The Clinical Trial Data UHC Ignored
The FDA's pivotal trial (Protocol 95-DUS-001, n=208 patients) demonstrated results confirmed and refined by the manufacturer's ongoing real-world evidence program:
- 56.3% wound closure for Apligraf patients vs 37.5% for control at 12 weeks (p=0.0082)
- Median time to 50% wound closure: 65 days for Apligraf vs 90 days for control (p=0.0026)
- Amputation incidence at 6 months: 6.3% vs 15.6% for control (p=0.028) — Apligraf reduces amputation risk by roughly 60%
- Osteomyelitis incidence at 6 months: 2.7% vs 10.4% for control (p=0.04) — Apligraf reduces bone infection risk by roughly 75%
- No immune rejection observed in any patient. No antibody responses against bovine collagen or human cell components.

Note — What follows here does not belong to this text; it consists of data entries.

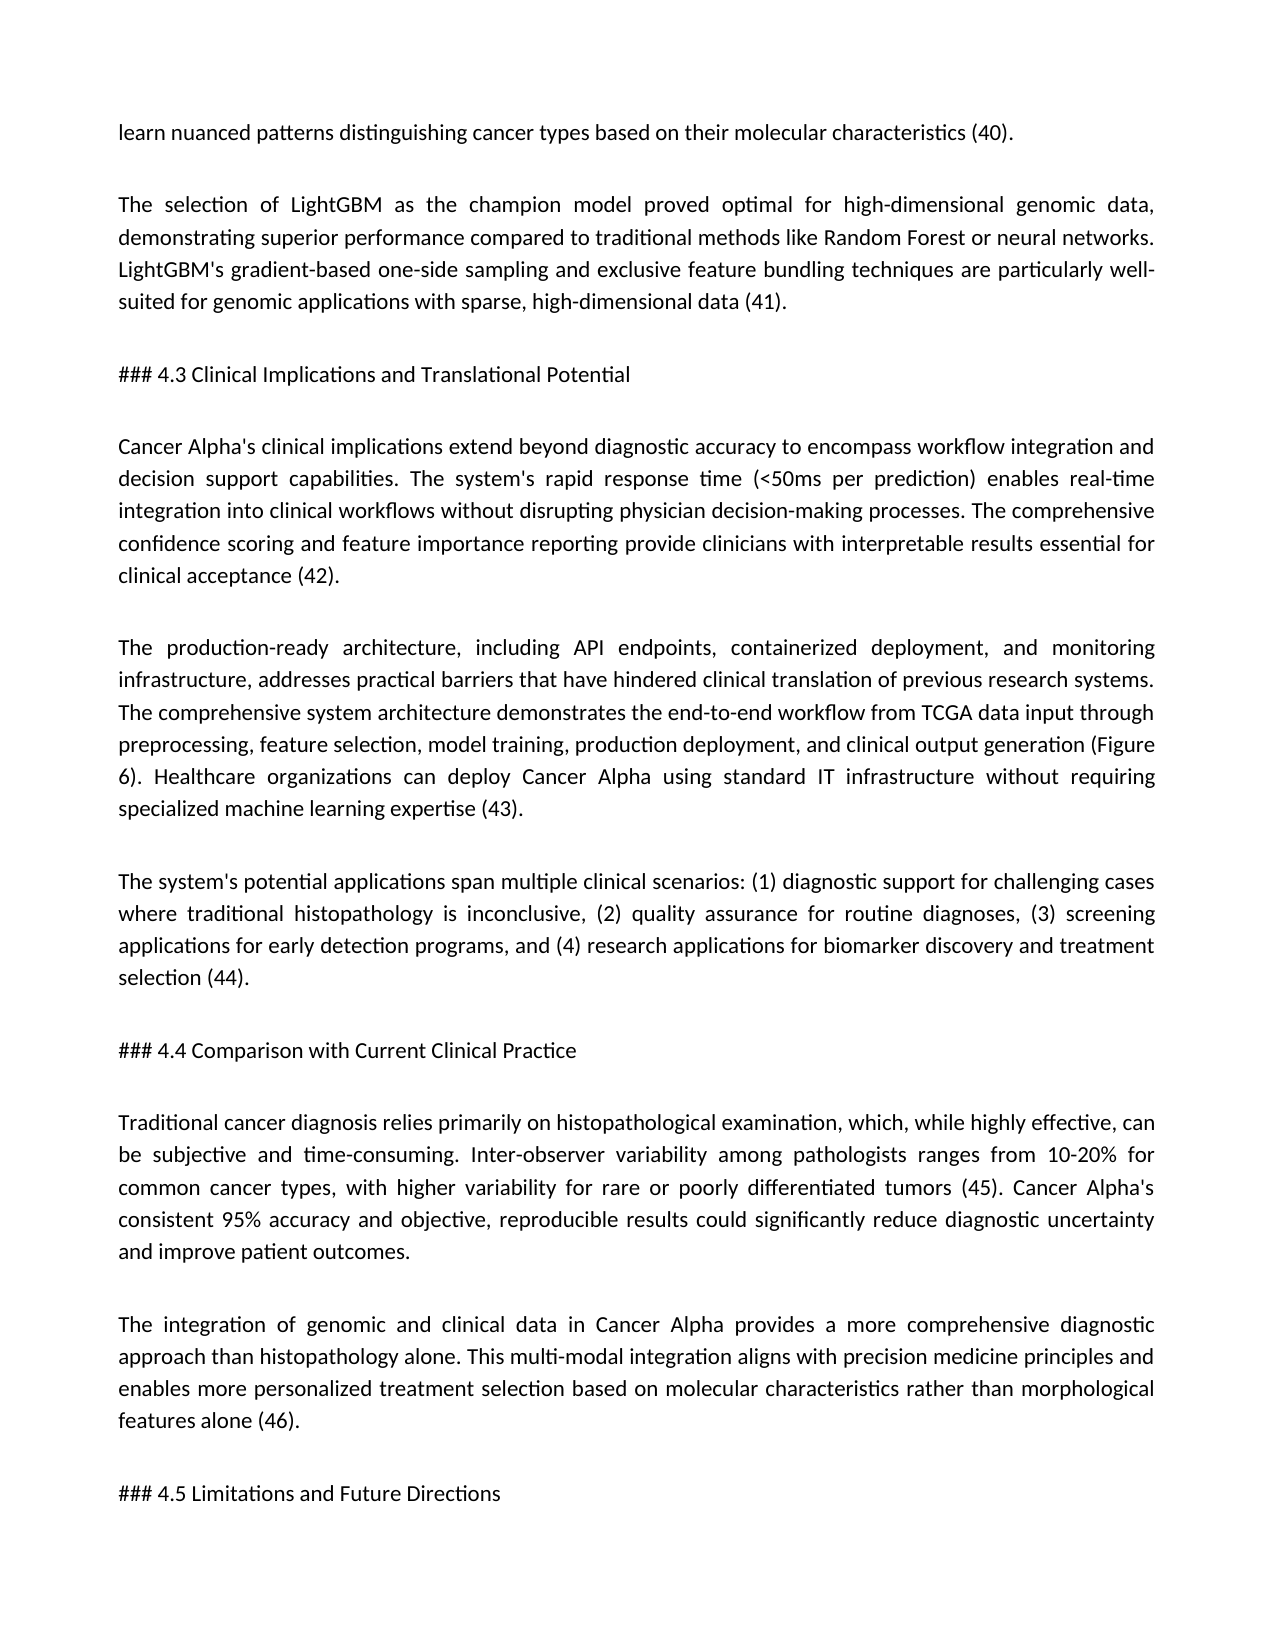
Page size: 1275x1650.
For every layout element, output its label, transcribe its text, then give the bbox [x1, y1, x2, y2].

text learn nuanced patterns distinguishing cancer types based on their molecular characteristics (40). [118, 118, 1157, 146]
text Traditional cancer diagnosis relies primarily on histopathological examination, which, while highly effective, can be subjective and time-consuming. Inter-observer variability among pathologists ranges from 10-20% for common cancer types, with higher variability for rare or poorly differentiated tumors (45). Cancer Alpha's consistent 95% accuracy and objective, reproducible results could significantly reduce diagnostic uncertainty and improve patient outcomes. [118, 1108, 1157, 1265]
text ### 4.4 Comparison with Current Clinical Practice [118, 1036, 1157, 1064]
text The production-ready architecture, including API endpoints, containerized deployment, and monitoring infrastructure, addresses practical barriers that have hindered clinical translation of previous research systems. The comprehensive system architecture demonstrates the end-to-end workflow from TCGA data input through preprocessing, feature selection, model training, production deployment, and clinical output generation (Figure 6). Healthcare organizations can deploy Cancer Alpha using standard IT infrastructure without requiring specialized machine learning expertise (43). [118, 633, 1157, 822]
text ### 4.3 Clinical Implications and Translational Potential [118, 360, 1157, 388]
text ### 4.5 Limitations and Future Directions [118, 1479, 1157, 1507]
text Cancer Alpha's clinical implications extend beyond diagnostic accuracy to encompass workflow integration and decision support capabilities. The system's rapid response time (<50ms per prediction) enables real-time integration into clinical workflows without disrupting physician decision-making processes. The comprehensive confidence scoring and feature importance reporting provide clinicians with interpretable results essential for clinical acceptance (42). [118, 432, 1157, 589]
text The system's potential applications span multiple clinical scenarios: (1) diagnostic support for challenging cases where traditional histopathology is inconclusive, (2) quality assurance for routine diagnoses, (3) screening applications for early detection programs, and (4) research applications for biomarker discovery and treatment selection (44). [118, 867, 1157, 991]
text The selection of LightGBM as the champion model proved optimal for high-dimensional genomic data, demonstrating superior performance compared to traditional methods like Random Forest or neural networks. LightGBM's gradient-based one-side sampling and exclusive feature bundling techniques are particularly well-suited for genomic applications with sparse, high-dimensional data (41). [118, 191, 1157, 315]
text The integration of genomic and clinical data in Cancer Alpha provides a more comprehensive diagnostic approach than histopathology alone. This multi-modal integration aligns with precision medicine principles and enables more personalized treatment selection based on molecular characteristics rather than morphological features alone (46). [118, 1310, 1157, 1434]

Note: The 2000 FDA approval data has since been further validated by the manufacturer's real-world evidence program using large-scale EMR databases. The efficacy profile has strengthened, not weakened, with 25 years of post-market use. The case against the denial gets stronger over time, not weaker.
UHC denied a treatment the FDA recognized as a "clinically important advance" in 1995, approved in 1998 and 2000, that reduces amputation risk by 60% and bone infection risk by 75% in clinical trials — citing it as "not medically necessary" for 17 months. The patient subsequently developed osteomyelitis severe enough that bone was described as "cuttable with a scalpel." The treatment was proven to prevent that exact outcome. When it was finally approved, wounds closed in two weeks.
What It Does
H.R. 6852 reforms how Medicare covers and pays for skin substitute products — cellular, tissue, biological, or synthetic materials applied to wounds and intended to remain in the wound bed. This includes advanced wound treatments like Apligraf that have been FDA-cleared and standard-of-care for decades but remain subject to arbitrary insurance denial and delayed access.
- Medicare Coverage Established: Formally adds skin substitute products as a covered Medicare benefit under Section 1861(s)(2) of the Social Security Act — closing the ambiguity that allows insurers to deny FDA-approved wound treatments as "experimental" or "not medically necessary."
- Standardized Payment: Creates a volume-weighted average payment methodology based on 2023 Medicare data, with annual CPI adjustments — replacing the current pricing chaos that enables over- and under-payment alike. Effective January 1, 2026.
- Site-of-Care Parity: Requires equivalent reimbursement for skin substitute products regardless of the care setting — preventing the practice of denying outpatient access to treatments that would be covered in a hospital setting.
- Program Integrity: Identifies the top 3% of skin substitute product billers as "outlier providers" and requires CMS to conduct prepayment review and, where warranted, prior authorization — targeting fraudulent billing on the provider side while protecting legitimate patient access.
- FDA Streamlining: Directs FDA to conduct a comprehensive review within 18 months of the approval processes for human cellular and tissue allografts — with specific attention to tiered risk frameworks, streamlined application requirements, and reduced duplicative clinical trial burdens. Guidance to be finalized within 36 months.
- Congressional Accountability: Requires a report to the Senate HELP Committee and House Energy & Commerce Committee on findings, recommendations, and estimated patient access impacts.
The Legislative Architecture Connection
H.R. 6852 establishes the clinical right — that FDA-approved wound care treatments are covered Medicare benefits with predictable payment. S.3829 and the Clinical Integrity Amendment establish the enforcement mechanism — that a physician who denies a covered, medically necessary treatment faces license consequences. Without H.R. 6852, the enforcement mechanism has no clinical standard to enforce. Without S.3829 and the Amendment, H.R. 6852 is a payment rule that insurers can still delay, deny, and appeal around.